'''
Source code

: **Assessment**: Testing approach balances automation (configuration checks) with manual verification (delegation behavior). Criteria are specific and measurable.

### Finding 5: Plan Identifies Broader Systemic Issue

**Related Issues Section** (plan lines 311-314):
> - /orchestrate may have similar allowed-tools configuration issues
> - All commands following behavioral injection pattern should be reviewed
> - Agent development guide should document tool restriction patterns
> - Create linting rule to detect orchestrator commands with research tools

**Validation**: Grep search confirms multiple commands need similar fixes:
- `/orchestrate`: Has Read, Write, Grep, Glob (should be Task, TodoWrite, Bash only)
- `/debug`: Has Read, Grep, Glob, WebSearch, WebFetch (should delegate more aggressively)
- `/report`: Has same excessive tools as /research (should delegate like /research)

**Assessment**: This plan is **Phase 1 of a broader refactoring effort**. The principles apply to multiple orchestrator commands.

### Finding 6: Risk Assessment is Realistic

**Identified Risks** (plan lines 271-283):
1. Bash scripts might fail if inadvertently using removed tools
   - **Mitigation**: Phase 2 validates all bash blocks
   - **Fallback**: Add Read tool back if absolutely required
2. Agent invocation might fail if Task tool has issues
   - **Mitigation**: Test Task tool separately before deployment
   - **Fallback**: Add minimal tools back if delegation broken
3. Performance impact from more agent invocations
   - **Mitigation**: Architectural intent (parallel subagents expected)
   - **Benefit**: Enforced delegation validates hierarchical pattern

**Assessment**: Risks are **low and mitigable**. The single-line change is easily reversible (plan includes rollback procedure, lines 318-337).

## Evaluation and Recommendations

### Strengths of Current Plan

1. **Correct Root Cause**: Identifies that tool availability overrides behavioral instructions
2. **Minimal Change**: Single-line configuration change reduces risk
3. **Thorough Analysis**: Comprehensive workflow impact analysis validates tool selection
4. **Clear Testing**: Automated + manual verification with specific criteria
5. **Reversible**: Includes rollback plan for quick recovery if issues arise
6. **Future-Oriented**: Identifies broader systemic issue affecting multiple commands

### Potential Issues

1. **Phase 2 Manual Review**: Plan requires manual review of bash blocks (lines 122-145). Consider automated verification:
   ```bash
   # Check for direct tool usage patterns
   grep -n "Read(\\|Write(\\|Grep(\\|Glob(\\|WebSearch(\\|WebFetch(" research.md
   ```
'''
*Work request*:
Give back, verbatim, the lines from the top of the entries above through the line containing "- **Mitigation**: Architectural".

*Output of the task*:
Source code

: **Assessment**: Testing approach balances automation (configuration checks) with manual verification (delegation behavior). Criteria are specific and measurable.

### Finding 5: Plan Identifies Broader Systemic Issue

**Related Issues Section** (plan lines 311-314):
> - /orchestrate may have similar allowed-tools configuration issues
> - All commands following behavioral injection pattern should be reviewed
> - Agent development guide should document tool restriction patterns
> - Create linting rule to detect orchestrator commands with research tools

**Validation**: Grep search confirms multiple commands need similar fixes:
- `/orchestrate`: Has Read, Write, Grep, Glob (should be Task, TodoWrite, Bash only)
- `/debug`: Has Read, Grep, Glob, WebSearch, WebFetch (should delegate more aggressively)
- `/report`: Has same excessive tools as /research (should delegate like /research)

**Assessment**: This plan is **Phase 1 of a broader refactoring effort**. The principles apply to multiple orchestrator commands.

### Finding 6: Risk Assessment is Realistic

**Identified Risks** (plan lines 271-283):
1. Bash scripts might fail if inadvertently using removed tools
   - **Mitigation**: Phase 2 validates all bash blocks
   - **Fallback**: Add Read tool back if absolutely required
2. Agent invocation might fail if Task tool has issues
   - **Mitigation**: Test Task tool separately before deployment
   - **Fallback**: Add minimal tools back if delegation broken
3. Performance impact from more agent invocations
   - **Mitigation**: Architectural intent (parallel subagents expected)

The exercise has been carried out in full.